Assignment: Return every line below exactly as written.

(Saved entries)
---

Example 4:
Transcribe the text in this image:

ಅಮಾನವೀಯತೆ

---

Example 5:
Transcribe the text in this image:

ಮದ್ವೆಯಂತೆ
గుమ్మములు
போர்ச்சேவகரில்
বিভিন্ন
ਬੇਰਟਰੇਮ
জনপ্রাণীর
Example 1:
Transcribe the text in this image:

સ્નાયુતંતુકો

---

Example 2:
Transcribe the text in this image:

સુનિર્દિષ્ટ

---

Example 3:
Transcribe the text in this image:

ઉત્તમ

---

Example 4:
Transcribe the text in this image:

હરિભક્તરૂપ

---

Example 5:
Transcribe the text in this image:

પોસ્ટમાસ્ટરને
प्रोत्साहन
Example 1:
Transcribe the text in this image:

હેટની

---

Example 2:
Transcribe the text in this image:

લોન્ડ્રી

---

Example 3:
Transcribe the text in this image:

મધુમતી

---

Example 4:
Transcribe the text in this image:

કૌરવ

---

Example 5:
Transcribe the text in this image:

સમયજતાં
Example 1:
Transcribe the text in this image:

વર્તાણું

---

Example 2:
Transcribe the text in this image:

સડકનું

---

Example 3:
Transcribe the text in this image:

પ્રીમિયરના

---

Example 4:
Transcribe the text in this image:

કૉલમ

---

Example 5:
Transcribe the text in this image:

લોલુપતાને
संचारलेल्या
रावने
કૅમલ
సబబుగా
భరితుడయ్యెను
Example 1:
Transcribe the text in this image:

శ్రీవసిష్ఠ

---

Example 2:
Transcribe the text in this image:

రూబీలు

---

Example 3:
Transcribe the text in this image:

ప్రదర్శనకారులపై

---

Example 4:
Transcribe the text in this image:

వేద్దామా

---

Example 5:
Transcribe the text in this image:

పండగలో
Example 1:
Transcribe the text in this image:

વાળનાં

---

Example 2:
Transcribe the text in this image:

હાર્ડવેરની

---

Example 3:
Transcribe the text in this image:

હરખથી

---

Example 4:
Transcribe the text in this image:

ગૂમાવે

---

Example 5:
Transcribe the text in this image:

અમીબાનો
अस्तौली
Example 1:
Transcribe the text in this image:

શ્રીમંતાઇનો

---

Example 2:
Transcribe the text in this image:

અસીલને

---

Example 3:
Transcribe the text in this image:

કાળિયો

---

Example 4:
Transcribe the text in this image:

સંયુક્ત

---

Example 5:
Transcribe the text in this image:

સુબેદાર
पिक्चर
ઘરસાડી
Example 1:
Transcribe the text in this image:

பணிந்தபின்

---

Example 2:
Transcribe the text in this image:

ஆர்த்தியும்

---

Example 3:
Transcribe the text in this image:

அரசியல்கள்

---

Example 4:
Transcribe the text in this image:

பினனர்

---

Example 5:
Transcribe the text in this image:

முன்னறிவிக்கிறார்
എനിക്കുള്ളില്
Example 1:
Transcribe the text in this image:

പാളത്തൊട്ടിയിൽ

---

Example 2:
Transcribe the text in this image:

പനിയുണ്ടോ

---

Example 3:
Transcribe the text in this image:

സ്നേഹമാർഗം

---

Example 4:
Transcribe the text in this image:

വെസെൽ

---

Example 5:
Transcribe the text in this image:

Solution for this task:
---

Example 4:
Transcribe the text in this image:

ಅಮಾನವೀಯತೆ

---

Example 5:
Transcribe the text in this image:

ಮದ್ವೆಯಂತೆ
గుమ్మములు
போர்ச்சேவகரில்
বিভিন্ন
ਬੇਰਟਰੇਮ
জনপ্রাণীর
Example 1:
Transcribe the text in this image:

સ્નાયુતંતુકો

---

Example 2:
Transcribe the text in this image:

સુનિર્દિષ્ટ

---

Example 3:
Transcribe the text in this image:

ઉત્તમ

---

Example 4:
Transcribe the text in this image:

હરિભક્તરૂપ

---

Example 5:
Transcribe the text in this image:

પોસ્ટમાસ્ટરને
प्रोत्साहन
Example 1:
Transcribe the text in this image:

હેટની

---

Example 2:
Transcribe the text in this image:

લોન્ડ્રી

---

Example 3:
Transcribe the text in this image:

મધુમતી

---

Example 4:
Transcribe the text in this image:

કૌરવ

---

Example 5:
Transcribe the text in this image:

સમયજતાં
Example 1:
Transcribe the text in this image:

વર્તાણું

---

Example 2:
Transcribe the text in this image:

સડકનું

---

Example 3:
Transcribe the text in this image:

પ્રીમિયરના

---

Example 4:
Transcribe the text in this image:

કૉલમ

---

Example 5:
Transcribe the text in this image:

લોલુપતાને
संचारलेल्या
रावने
કૅમલ
సబబుగా
భరితుడయ్యెను
Example 1:
Transcribe the text in this image:

శ్రీవసిష్ఠ

---

Example 2:
Transcribe the text in this image:

రూబీలు

---

Example 3:
Transcribe the text in this image:

ప్రదర్శనకారులపై

---

Example 4:
Transcribe the text in this image:

వేద్దామా

---

Example 5:
Transcribe the text in this image:

పండగలో
Example 1:
Transcribe the text in this image:

વાળનાં

---

Example 2:
Transcribe the text in this image:

હાર્ડવેરની

---

Example 3:
Transcribe the text in this image:

હરખથી

---

Example 4:
Transcribe the text in this image:

ગૂમાવે

---

Example 5:
Transcribe the text in this image:

અમીબાનો
अस्तौली
Example 1:
Transcribe the text in this image:

શ્રીમંતાઇનો

---

Example 2:
Transcribe the text in this image:

અસીલને

---

Example 3:
Transcribe the text in this image:

કાળિયો

---

Example 4:
Transcribe the text in this image:

સંયુક્ત

---

Example 5:
Transcribe the text in this image:

સુબેદાર
पिक्चर
ઘરસાડી
Example 1:
Transcribe the text in this image:

பணிந்தபின்

---

Example 2:
Transcribe the text in this image:

ஆர்த்தியும்

---

Example 3:
Transcribe the text in this image:

அரசியல்கள்

---

Example 4:
Transcribe the text in this image:

பினனர்

---

Example 5:
Transcribe the text in this image:

முன்னறிவிக்கிறார்
എനിക്കുള്ളില്
Example 1:
Transcribe the text in this image:

പാളത്തൊട്ടിയിൽ

---

Example 2:
Transcribe the text in this image:

പനിയുണ്ടോ

---

Example 3:
Transcribe the text in this image:

സ്നേഹമാർഗം

---

Example 4:
Transcribe the text in this image:

വെസെൽ

---

Example 5:
Transcribe the text in this image:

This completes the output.